A bird hunter is only as good as his dog.

I've been lucky enough to hunt with some good ones, but two of the best I've worked with recently ended their careers.

My parents gave my sister and I each a Brittany puppy for Christmas in 1995.

After a lot of training, those young pups -- Sarah and Brittany -- became an integral part of our bird hunting success.

We usually hunted pheasants, and while training them I was just as much of a dog as they were -- I learned to hunt with them and paid my dues, knowing that one day, I'd be one of the shooters.

While chucker hunting with our new dogs, my dad would sometimes send my sister and I out with some birds and orange cones.

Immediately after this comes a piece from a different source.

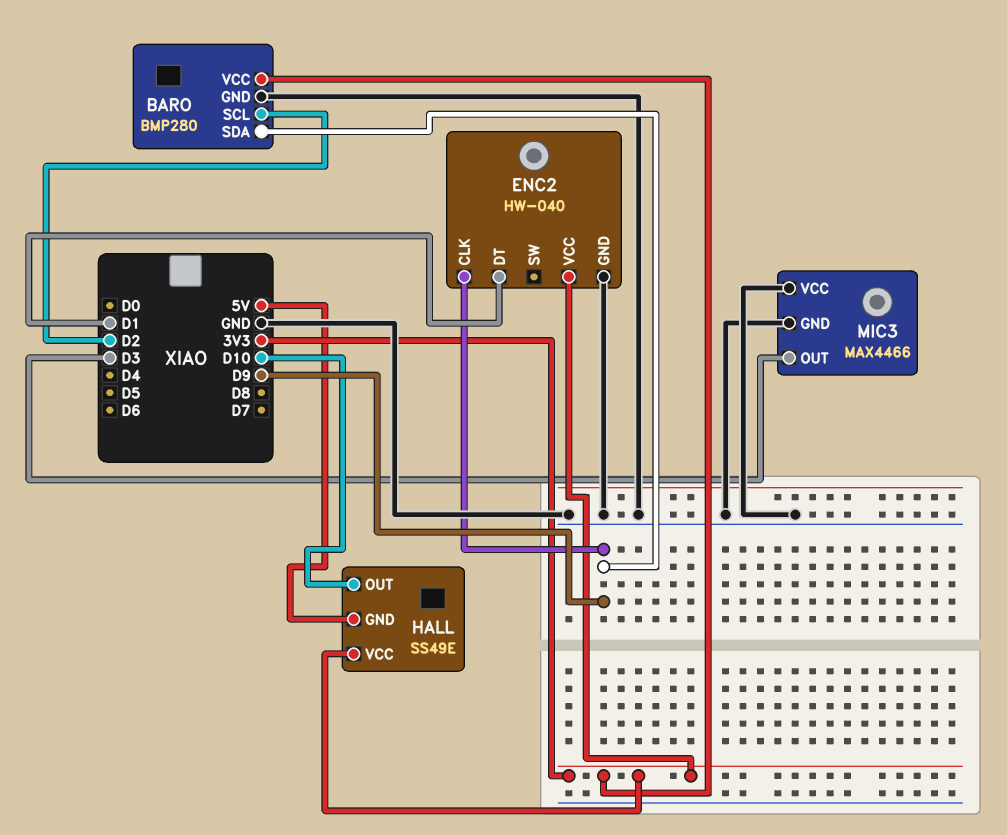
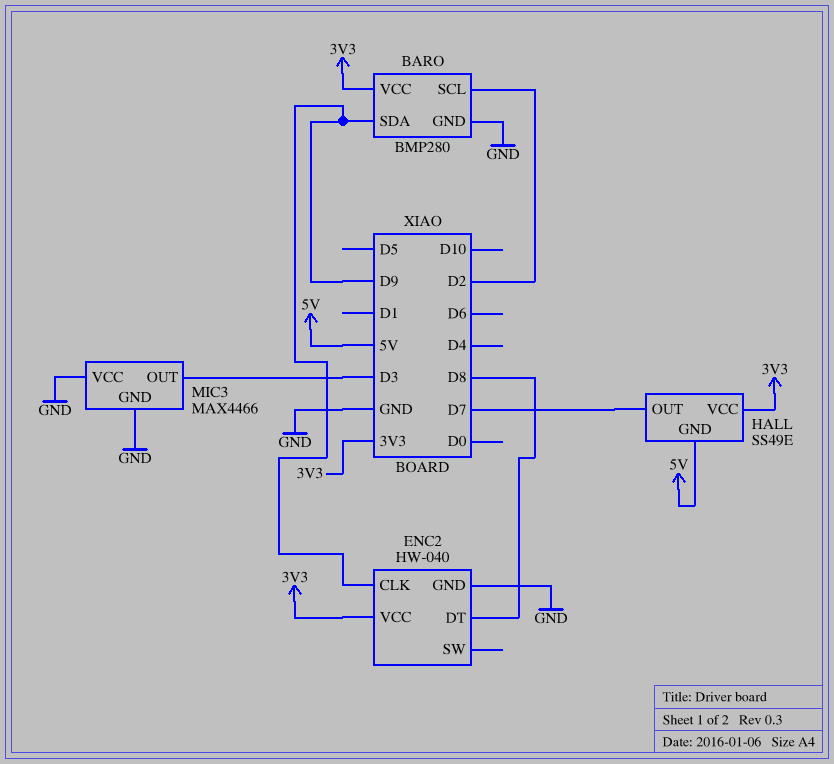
ENC2 pin DT: D1 -> D8
HALL pin OUT: D10 -> D7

Every time we planted a bird, we laid down a cone to mark the spot.

The suspense would build as the dogs worked around the marked-off area, then soon one dog would come to a halt, with the other not far behind.

They'd creep up on the bird, but always stopped with a "whoa" from my dad or me.

When the bird finally flushed, my dad would crack a round or two with his 20-gauge shotgun, and I'd pretend to take a couple shots with the "Pirates of the Caribbean" long rifle my parents got me from Disneyland.

Not only were our dogs good at pointing, they were amazing retrievers too.

Each dog would race to snatch up the bird first and bring it back. Sometimes they'd each grab hold of the same bird and retrieve it together.

My dad would toss the bird in the back of my hunting vest -- it was a few sizes too big -- and we were off to find another. We'd keep on the hunt until the sun started going down. Then it was time to pluck and clean our haul.

It was exciting for my sister and I, but I think it was more exciting for the dogs.

They never slowed down -- for anything or anyone.

I can vividly recall one example when I was 8 or 9 years old. Both dogs ran up behind me. Each took out one of my legs and left me flat on my back. I wasn't sure what I'd done to them, but figured I deserved it.

Their energy was fun to hunt behind when we were able to keep up with them.

Our bird hunting has slowed down since Brittany died a few months ago at 14. Sarah, 15, doesn't have much hunt left in her -- she has two bad hips, bad vision and she can't hear well.

My dad and I have talked about what kind of dogs we'll get to take their spots. Maybe another set of pointers or maybe a breed that can hunt big game too, such as a German short-haired pointer.

Whatever dogs come next in line, there's no way to replace the two dogs that I grew up with. The two dogs who, with my dad, taught me how to hunt.